» SOURCE MATERIAL
- - - - - - -

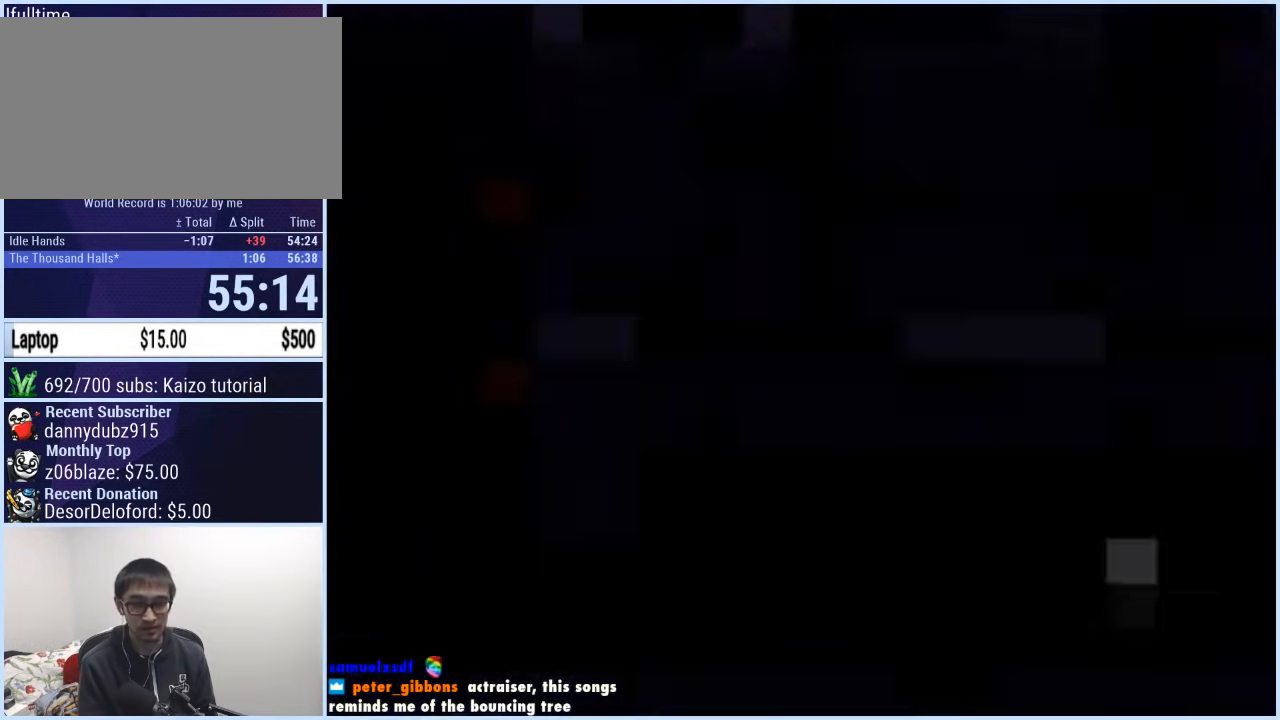
{"buttons": ["X"], "events": []}
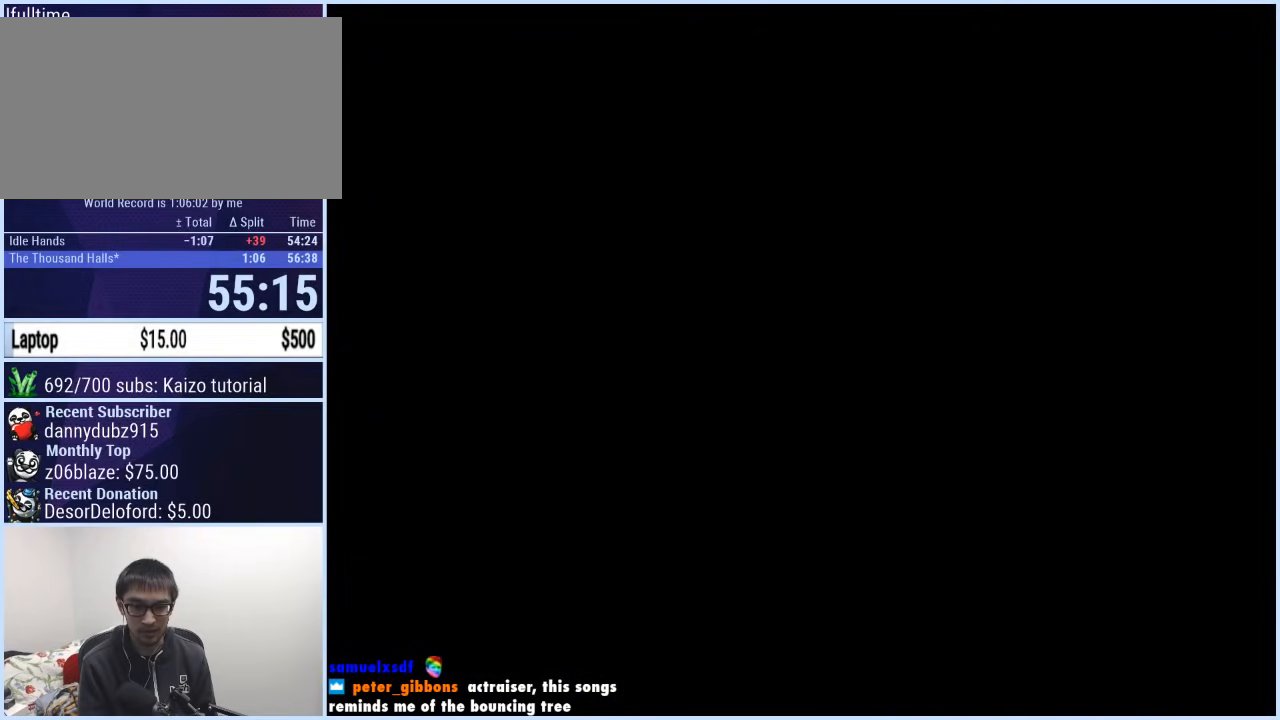
{"buttons": ["X"], "events": []}
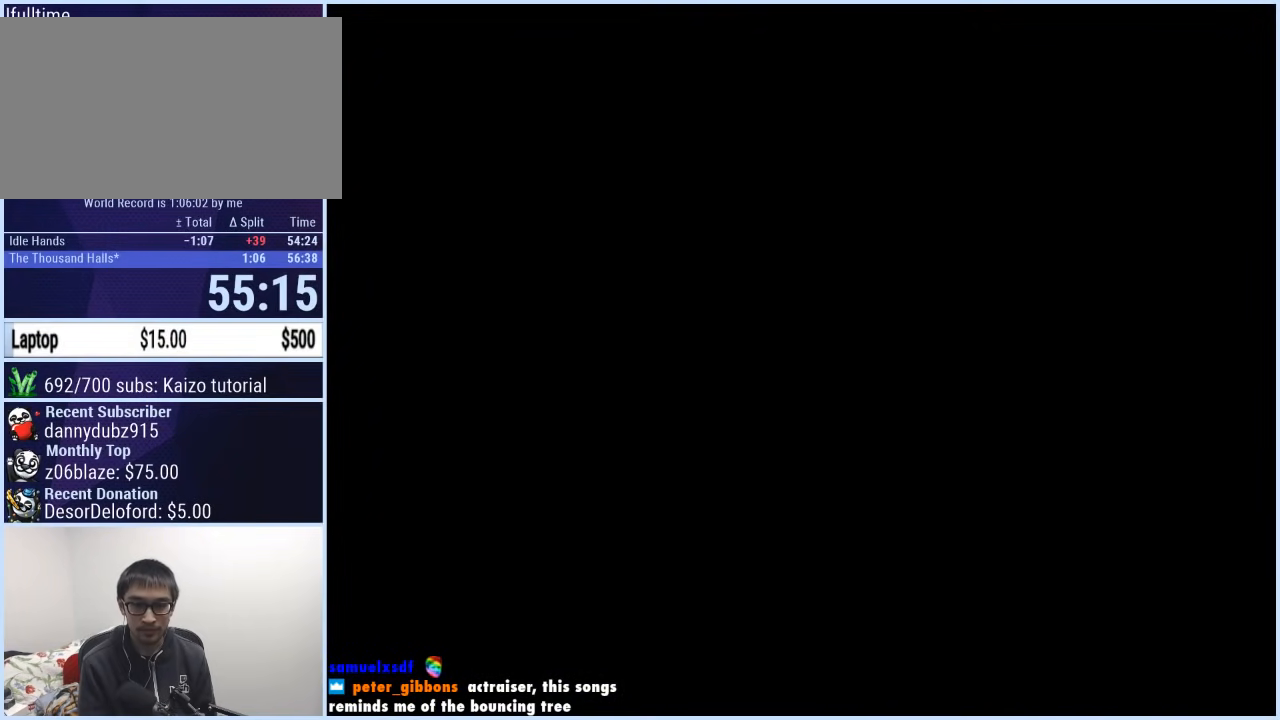
{"buttons": ["X", "DPAD_RIGHT"], "events": [[500, "DPAD_RIGHT", "down"]]}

- - - - - - -

» AIM OF THE TASK
Across all the lines above, repeat the wording exactly and omit the pictures.

» ANSWER SECTION
{"buttons": ["X"], "events": []}
{"buttons": ["X"], "events": []}
{"buttons": ["X", "DPAD_RIGHT"], "events": [[500, "DPAD_RIGHT", "down"]]}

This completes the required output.